Stored data
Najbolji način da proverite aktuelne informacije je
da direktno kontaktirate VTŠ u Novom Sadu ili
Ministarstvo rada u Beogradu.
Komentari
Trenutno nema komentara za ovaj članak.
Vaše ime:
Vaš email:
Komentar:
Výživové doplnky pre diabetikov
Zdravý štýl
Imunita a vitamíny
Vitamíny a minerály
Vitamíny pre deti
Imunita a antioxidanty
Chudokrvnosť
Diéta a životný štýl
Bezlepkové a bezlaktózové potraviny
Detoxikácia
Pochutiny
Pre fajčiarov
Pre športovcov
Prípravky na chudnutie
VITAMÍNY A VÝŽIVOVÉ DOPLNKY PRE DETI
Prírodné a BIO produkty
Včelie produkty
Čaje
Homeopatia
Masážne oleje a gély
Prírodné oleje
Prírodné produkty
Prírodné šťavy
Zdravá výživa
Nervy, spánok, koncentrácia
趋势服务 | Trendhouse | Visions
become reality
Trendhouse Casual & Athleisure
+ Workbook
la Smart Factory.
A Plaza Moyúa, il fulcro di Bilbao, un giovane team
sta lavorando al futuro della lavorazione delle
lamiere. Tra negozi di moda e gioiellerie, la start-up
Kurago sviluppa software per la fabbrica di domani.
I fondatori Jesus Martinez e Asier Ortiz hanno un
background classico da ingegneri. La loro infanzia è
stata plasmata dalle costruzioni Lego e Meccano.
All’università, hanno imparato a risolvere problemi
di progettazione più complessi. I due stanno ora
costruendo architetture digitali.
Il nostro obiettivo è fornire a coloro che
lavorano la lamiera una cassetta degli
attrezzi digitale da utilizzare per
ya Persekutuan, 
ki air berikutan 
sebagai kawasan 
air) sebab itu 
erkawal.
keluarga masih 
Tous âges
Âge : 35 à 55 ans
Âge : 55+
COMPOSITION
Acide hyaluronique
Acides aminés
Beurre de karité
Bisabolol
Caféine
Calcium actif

Work required
Return every line above, from the first one down to the one containing "lamiere. Tra negozi", copied word for word.

Solution to this task
Najbolji način da proverite aktuelne informacije je
da direktno kontaktirate VTŠ u Novom Sadu ili
Ministarstvo rada u Beogradu.
Komentari
Trenutno nema komentara za ovaj članak.
Vaše ime:
Vaš email:
Komentar:
Výživové doplnky pre diabetikov
Zdravý štýl
Imunita a vitamíny
Vitamíny a minerály
Vitamíny pre deti
Imunita a antioxidanty
Chudokrvnosť
Diéta a životný štýl
Bezlepkové a bezlaktózové potraviny
Detoxikácia
Pochutiny
Pre fajčiarov
Pre športovcov
Prípravky na chudnutie
VITAMÍNY A VÝŽIVOVÉ DOPLNKY PRE DETI
Prírodné a BIO produkty
Včelie produkty
Čaje
Homeopatia
Masážne oleje a gély
Prírodné oleje
Prírodné produkty
Prírodné šťavy
Zdravá výživa
Nervy, spánok, koncentrácia
趋势服务 | Trendhouse | Visions
become reality
Trendhouse Casual & Athleisure
+ Workbook
la Smart Factory.
A Plaza Moyúa, il fulcro di Bilbao, un giovane team
sta lavorando al futuro della lavorazione delle
lamiere. Tra negozi di moda e gioiellerie, la start-up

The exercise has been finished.